┌──
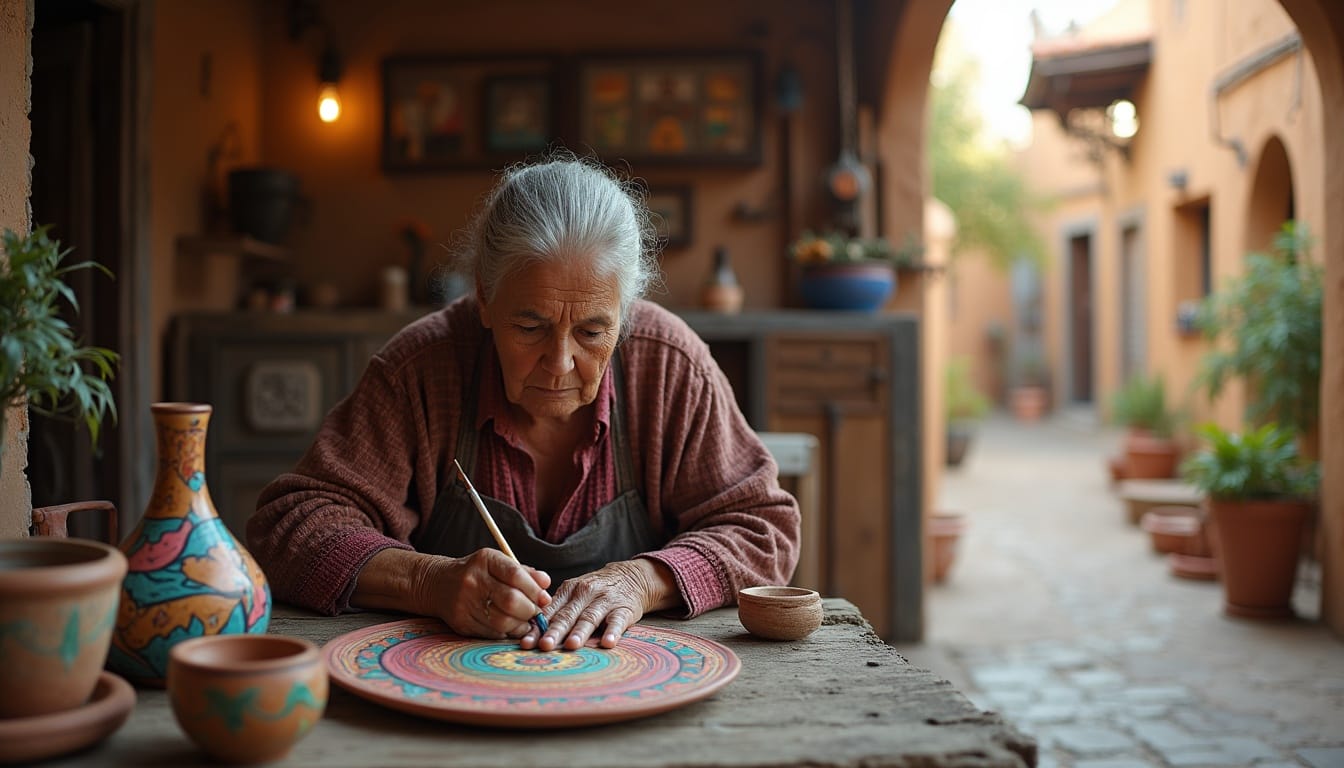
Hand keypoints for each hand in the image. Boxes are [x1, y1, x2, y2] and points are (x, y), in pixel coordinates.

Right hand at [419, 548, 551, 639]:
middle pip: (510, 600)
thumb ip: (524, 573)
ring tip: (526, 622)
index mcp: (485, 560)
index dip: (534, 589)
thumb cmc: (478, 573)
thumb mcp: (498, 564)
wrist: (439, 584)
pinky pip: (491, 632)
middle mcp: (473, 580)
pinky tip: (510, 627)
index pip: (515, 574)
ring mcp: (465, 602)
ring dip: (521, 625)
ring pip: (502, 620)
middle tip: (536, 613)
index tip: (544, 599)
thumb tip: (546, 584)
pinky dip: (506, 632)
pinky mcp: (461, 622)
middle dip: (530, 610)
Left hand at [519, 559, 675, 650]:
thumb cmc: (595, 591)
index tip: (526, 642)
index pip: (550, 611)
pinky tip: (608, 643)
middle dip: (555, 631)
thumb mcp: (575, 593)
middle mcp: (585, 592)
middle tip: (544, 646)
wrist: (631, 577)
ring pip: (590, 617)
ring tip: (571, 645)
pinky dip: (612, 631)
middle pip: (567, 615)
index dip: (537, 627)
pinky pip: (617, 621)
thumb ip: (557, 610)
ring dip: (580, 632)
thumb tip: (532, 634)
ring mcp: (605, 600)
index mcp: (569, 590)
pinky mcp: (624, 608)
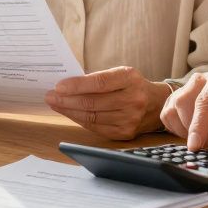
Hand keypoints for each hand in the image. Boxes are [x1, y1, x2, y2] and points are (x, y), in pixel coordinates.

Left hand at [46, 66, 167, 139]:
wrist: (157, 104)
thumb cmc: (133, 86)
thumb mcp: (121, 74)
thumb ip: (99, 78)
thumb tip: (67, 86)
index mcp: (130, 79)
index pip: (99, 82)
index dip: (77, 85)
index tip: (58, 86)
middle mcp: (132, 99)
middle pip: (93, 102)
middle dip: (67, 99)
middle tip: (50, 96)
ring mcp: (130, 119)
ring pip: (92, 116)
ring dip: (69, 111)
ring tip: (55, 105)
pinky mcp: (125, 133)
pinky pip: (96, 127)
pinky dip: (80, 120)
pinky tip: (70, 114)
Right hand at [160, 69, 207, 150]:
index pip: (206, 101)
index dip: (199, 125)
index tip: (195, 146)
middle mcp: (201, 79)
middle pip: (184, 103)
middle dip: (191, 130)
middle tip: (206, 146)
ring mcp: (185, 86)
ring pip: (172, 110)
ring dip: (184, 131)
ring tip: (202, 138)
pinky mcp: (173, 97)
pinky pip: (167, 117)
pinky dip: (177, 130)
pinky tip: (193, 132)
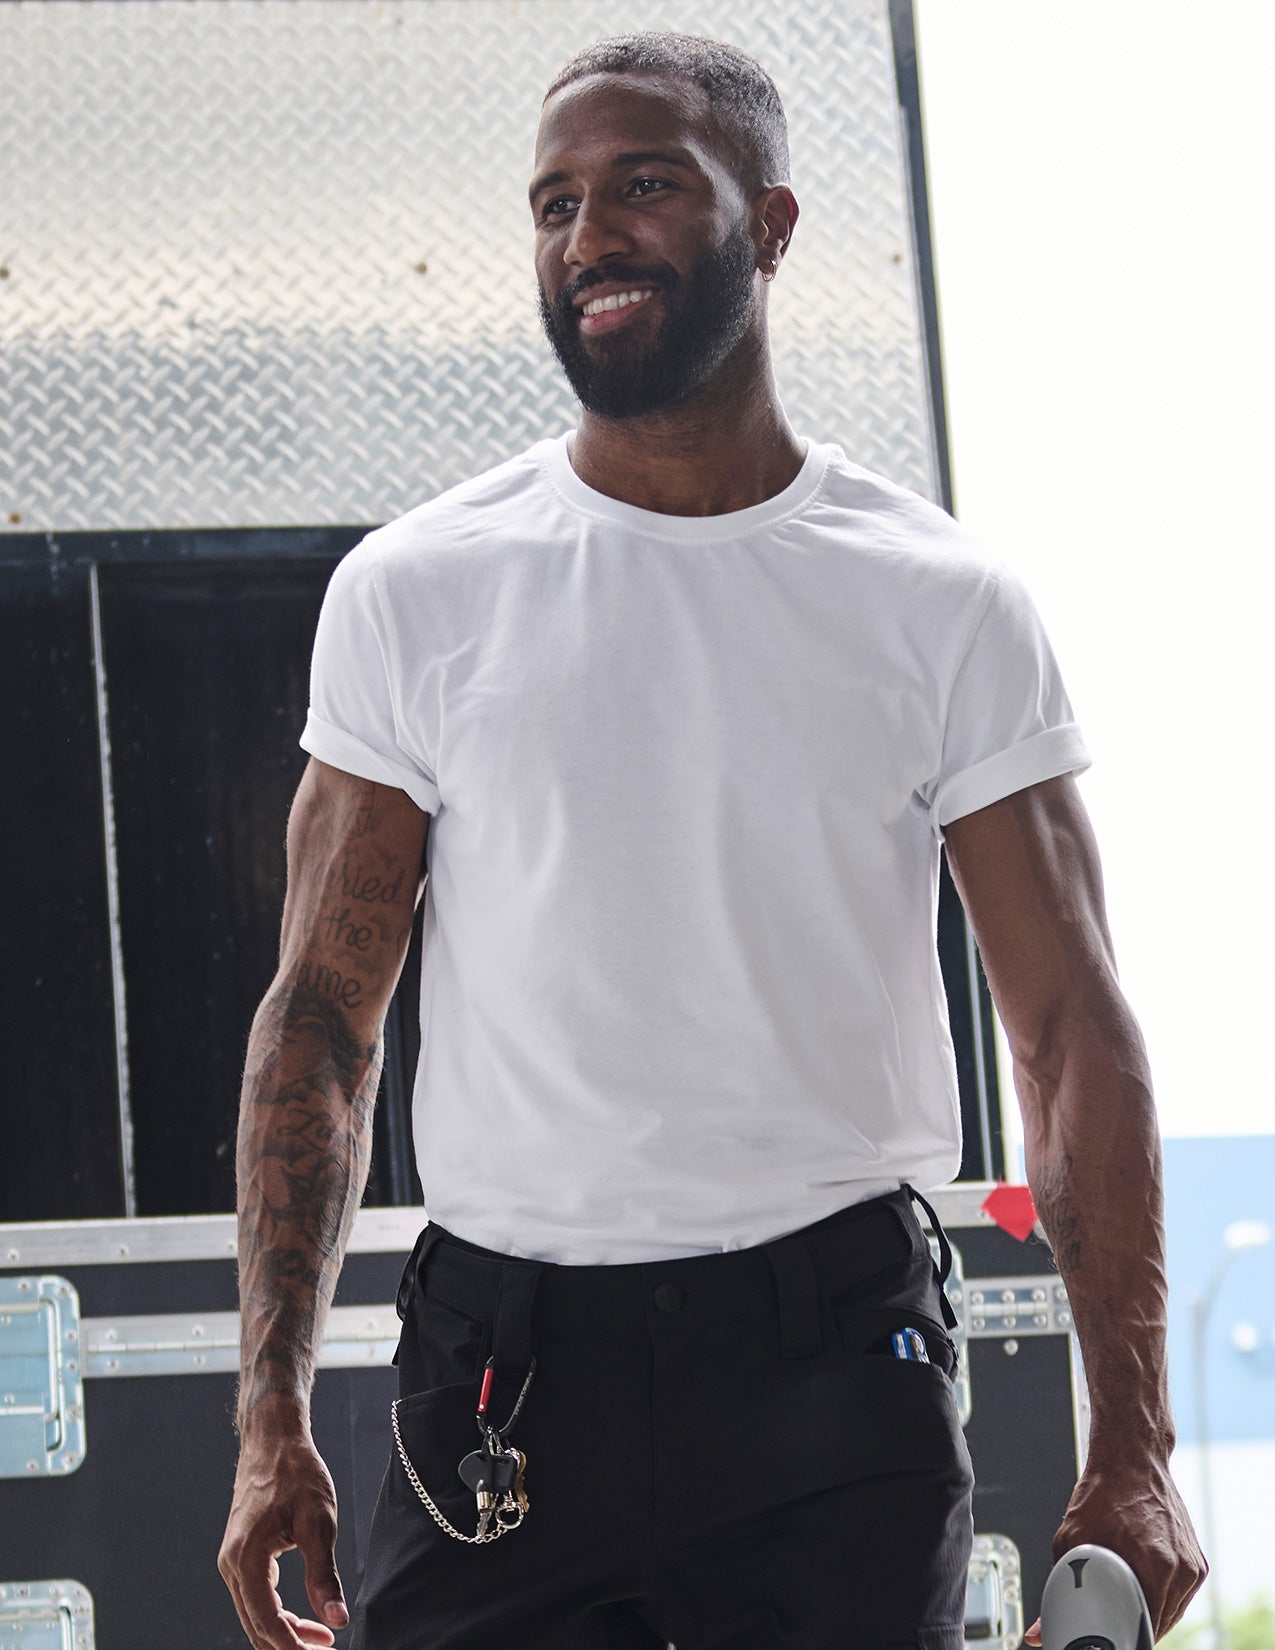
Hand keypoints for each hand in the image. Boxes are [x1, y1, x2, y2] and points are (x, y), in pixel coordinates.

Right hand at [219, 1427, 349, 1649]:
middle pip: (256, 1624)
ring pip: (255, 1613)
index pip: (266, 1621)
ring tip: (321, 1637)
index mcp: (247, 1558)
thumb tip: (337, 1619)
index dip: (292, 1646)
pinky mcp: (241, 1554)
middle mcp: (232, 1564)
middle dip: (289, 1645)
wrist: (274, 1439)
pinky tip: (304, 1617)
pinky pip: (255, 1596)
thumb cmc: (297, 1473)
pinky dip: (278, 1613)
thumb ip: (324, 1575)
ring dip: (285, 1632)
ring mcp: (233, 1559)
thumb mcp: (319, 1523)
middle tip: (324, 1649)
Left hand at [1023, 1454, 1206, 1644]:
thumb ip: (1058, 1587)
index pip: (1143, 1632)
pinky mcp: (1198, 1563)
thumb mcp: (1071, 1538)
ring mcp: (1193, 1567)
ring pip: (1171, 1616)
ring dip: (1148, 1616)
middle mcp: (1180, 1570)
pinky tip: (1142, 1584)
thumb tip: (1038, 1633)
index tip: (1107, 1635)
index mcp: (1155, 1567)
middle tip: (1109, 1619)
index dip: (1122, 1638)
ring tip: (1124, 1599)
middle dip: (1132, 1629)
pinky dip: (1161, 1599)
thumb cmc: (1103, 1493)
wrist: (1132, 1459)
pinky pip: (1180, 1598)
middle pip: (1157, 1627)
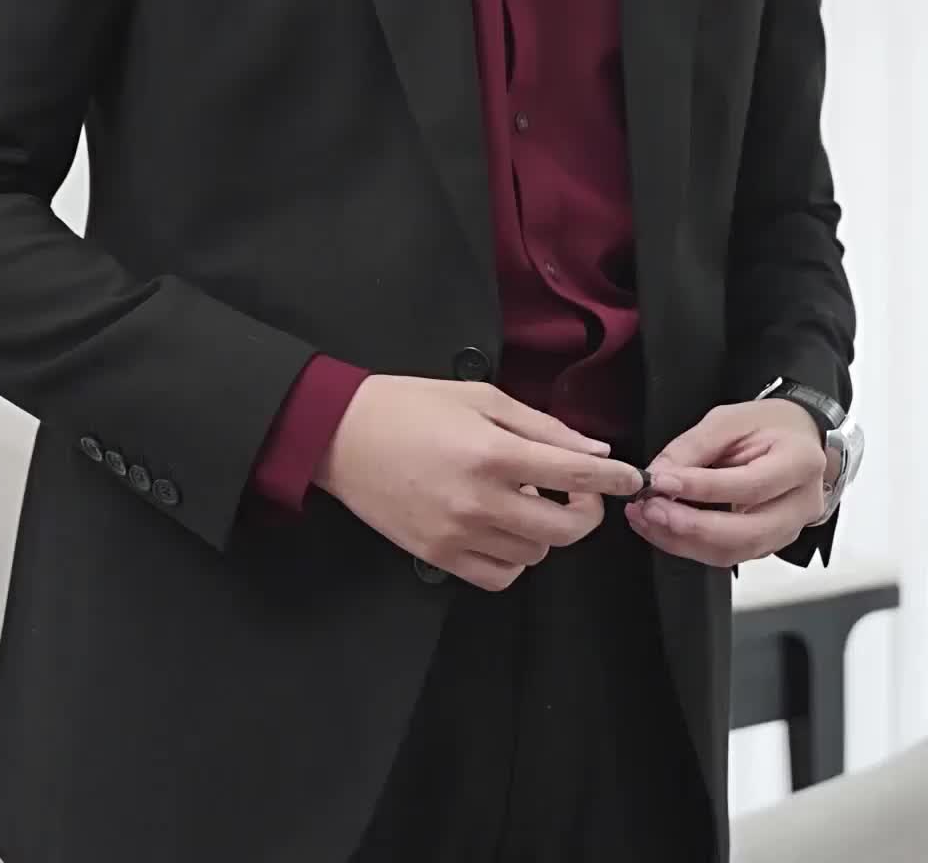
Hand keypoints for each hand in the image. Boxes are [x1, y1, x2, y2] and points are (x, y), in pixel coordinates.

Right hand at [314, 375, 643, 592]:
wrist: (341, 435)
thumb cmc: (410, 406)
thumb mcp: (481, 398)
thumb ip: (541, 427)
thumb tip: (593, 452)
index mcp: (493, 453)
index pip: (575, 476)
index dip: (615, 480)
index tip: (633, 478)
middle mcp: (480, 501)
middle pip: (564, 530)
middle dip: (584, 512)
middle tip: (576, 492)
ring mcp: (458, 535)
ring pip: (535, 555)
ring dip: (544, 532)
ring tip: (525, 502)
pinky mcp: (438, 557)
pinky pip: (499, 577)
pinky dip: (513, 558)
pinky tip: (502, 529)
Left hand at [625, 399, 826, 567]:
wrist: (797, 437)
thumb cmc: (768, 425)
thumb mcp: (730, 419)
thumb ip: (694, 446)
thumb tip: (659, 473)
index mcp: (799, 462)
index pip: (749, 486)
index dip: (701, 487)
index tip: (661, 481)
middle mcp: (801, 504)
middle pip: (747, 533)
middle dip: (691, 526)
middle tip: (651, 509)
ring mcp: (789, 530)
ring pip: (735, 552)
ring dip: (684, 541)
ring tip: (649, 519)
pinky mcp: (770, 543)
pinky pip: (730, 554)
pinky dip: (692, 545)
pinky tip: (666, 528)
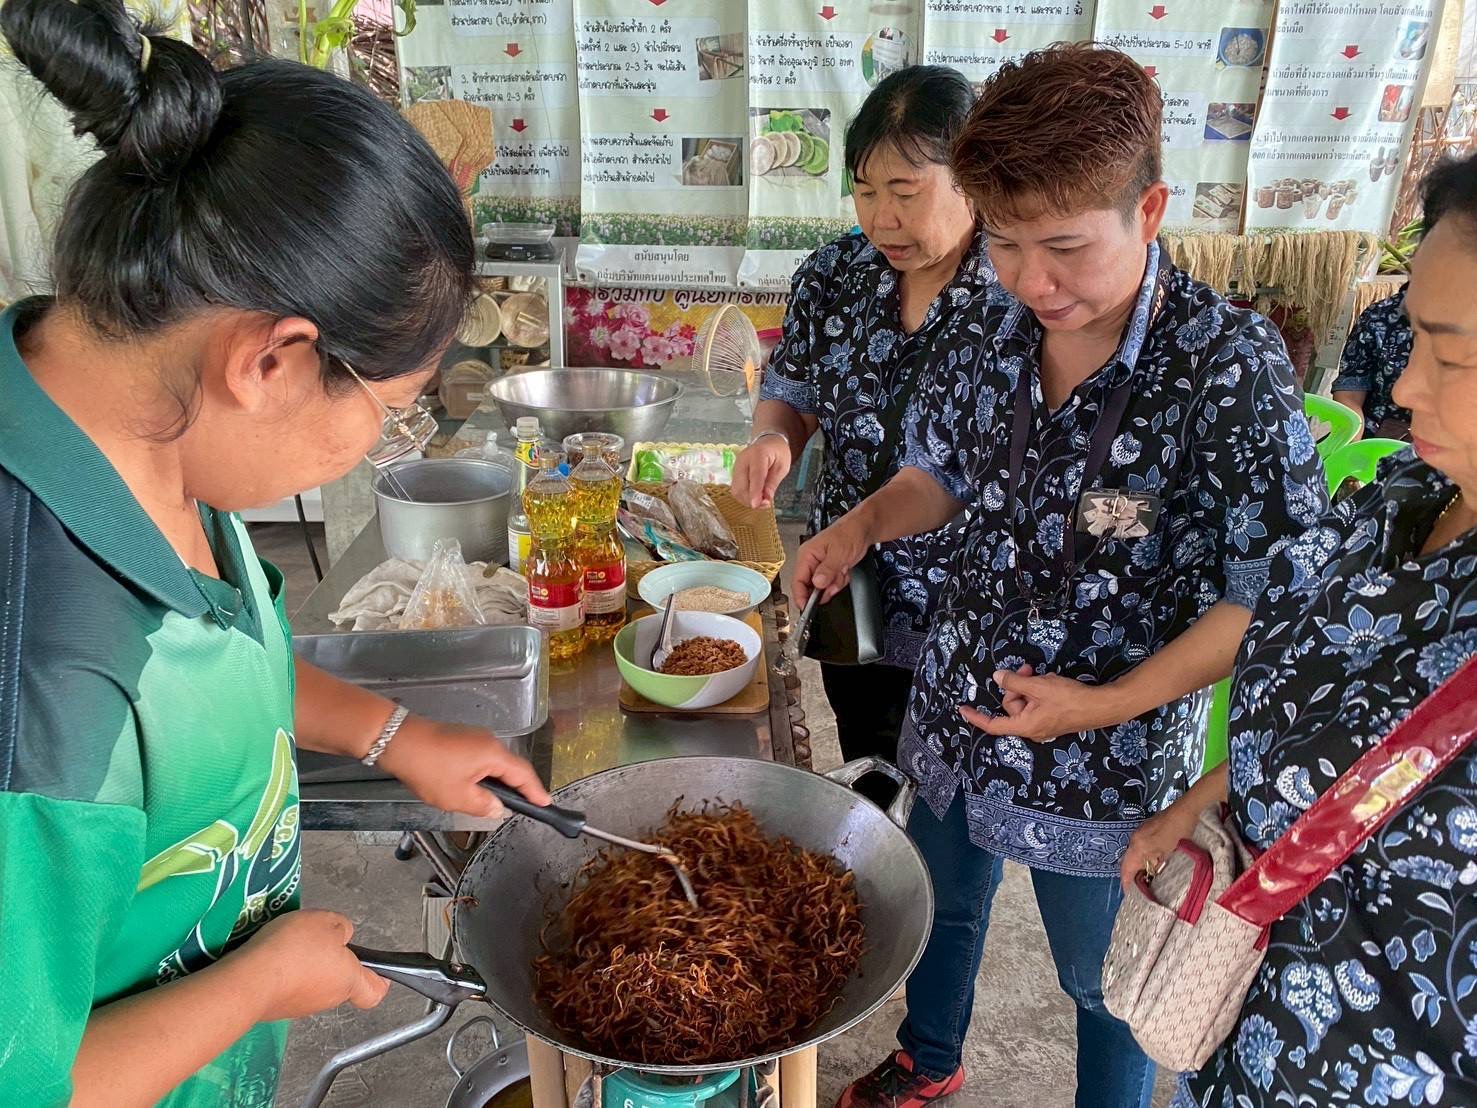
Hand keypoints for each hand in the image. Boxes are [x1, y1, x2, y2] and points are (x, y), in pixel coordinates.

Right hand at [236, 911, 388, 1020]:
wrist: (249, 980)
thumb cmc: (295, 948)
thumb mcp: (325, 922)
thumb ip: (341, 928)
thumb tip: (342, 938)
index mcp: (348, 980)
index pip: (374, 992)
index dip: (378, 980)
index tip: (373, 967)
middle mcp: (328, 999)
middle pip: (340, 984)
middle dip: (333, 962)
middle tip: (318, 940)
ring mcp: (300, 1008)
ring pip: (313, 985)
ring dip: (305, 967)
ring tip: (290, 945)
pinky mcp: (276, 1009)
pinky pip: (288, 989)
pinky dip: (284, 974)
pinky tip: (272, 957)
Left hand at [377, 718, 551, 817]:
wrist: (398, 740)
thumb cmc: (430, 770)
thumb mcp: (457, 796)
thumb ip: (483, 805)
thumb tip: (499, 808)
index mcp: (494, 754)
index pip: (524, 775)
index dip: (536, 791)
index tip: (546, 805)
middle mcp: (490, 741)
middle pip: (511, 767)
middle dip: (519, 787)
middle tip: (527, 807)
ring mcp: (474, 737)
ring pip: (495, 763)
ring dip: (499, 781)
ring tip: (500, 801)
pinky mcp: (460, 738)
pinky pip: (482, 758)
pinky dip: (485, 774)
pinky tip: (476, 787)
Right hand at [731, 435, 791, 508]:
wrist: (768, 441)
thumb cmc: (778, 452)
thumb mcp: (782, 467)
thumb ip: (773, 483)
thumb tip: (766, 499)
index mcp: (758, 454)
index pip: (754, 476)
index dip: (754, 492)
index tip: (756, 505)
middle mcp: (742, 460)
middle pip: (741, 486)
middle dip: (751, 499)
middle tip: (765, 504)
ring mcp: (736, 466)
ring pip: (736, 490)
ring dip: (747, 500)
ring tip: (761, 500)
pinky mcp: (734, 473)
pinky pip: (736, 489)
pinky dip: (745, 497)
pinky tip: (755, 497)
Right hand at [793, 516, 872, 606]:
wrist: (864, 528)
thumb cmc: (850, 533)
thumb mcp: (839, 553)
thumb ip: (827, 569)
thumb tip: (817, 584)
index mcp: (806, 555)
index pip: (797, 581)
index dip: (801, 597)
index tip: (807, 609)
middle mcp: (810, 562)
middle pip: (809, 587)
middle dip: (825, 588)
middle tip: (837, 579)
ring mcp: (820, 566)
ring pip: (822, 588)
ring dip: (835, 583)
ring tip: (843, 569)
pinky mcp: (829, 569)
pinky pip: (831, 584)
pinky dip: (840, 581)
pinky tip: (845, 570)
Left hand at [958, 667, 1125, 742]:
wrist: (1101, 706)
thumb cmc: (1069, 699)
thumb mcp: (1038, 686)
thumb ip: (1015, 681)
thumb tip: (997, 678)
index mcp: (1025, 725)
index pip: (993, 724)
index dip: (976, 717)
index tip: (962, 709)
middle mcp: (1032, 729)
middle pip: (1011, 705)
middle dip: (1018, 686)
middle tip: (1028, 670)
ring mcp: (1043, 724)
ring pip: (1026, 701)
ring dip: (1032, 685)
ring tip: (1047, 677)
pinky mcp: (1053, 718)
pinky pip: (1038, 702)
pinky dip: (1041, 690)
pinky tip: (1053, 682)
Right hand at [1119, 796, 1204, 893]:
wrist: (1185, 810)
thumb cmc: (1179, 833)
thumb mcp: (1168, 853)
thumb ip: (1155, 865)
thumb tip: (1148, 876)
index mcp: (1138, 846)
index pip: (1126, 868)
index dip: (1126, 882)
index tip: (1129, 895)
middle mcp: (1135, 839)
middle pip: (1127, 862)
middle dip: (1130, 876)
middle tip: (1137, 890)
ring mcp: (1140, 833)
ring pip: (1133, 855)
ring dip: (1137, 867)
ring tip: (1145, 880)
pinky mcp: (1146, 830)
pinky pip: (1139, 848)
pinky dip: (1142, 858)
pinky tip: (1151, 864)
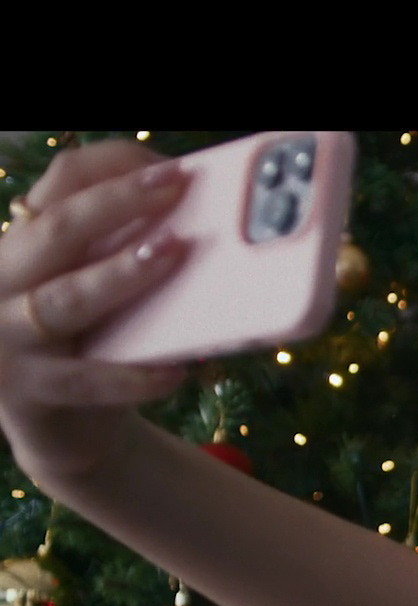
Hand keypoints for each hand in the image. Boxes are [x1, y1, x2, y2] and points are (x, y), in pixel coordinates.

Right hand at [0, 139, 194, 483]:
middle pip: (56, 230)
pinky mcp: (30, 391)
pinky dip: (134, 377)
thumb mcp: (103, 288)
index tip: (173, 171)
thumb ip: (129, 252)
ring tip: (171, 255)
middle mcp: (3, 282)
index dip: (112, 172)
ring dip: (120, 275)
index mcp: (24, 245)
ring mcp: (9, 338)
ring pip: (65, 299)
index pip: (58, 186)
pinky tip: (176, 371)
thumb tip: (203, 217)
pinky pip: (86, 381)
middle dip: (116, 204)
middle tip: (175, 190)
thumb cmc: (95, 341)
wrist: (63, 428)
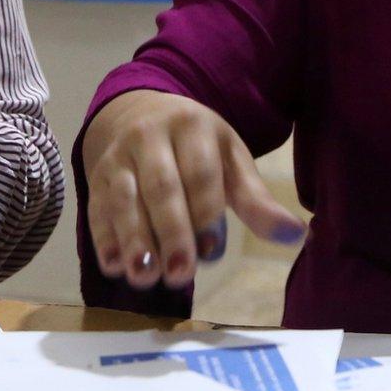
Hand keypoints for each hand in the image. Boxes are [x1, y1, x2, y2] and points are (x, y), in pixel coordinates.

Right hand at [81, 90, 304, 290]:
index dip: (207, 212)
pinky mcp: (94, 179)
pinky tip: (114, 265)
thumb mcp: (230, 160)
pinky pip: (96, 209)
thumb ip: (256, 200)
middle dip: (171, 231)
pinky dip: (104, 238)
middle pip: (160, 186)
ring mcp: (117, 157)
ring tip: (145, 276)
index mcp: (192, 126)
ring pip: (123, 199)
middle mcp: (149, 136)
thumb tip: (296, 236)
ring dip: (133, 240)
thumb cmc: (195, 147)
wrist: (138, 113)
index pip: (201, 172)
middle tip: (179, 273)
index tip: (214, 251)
└──
# What the exercise asks
Each line from the start of the entries to the line holding "wrist: (631, 577)" is to be given again exactly, both ends included, and each picture is to be left out.

# Solution to the exercise
Hand keypoints for each hand in the image. Boxes are [x1, y1, x2, y2] and points are (x, y), in pixel coordinates.

Right hand at [419, 548, 551, 639]:
middle pip: (510, 600)
thumb ip: (524, 573)
ring tip: (526, 622)
index mcp: (485, 560)
index dip: (534, 589)
thumb cmc: (478, 573)
thumb mcp: (498, 564)
wrist: (439, 584)
pinky pip: (491, 632)
middle mcp: (473, 580)
pinky tip: (510, 627)
index pip: (515, 574)
ring mcp: (465, 602)
ring dip: (521, 625)
ring pip: (502, 620)
middle tip: (536, 613)
index tip: (544, 599)
thumb tip: (546, 584)
pinky dip: (506, 632)
pinky mcp: (461, 622)
middle dip: (530, 610)
Left hand at [519, 559, 675, 650]:
thumb cmc: (595, 591)
index tip: (526, 642)
index pip: (550, 611)
pinky tip: (608, 643)
middle dip: (555, 631)
thumb mcp: (575, 593)
middle mcp: (585, 592)
middle tip: (544, 646)
wrist: (631, 577)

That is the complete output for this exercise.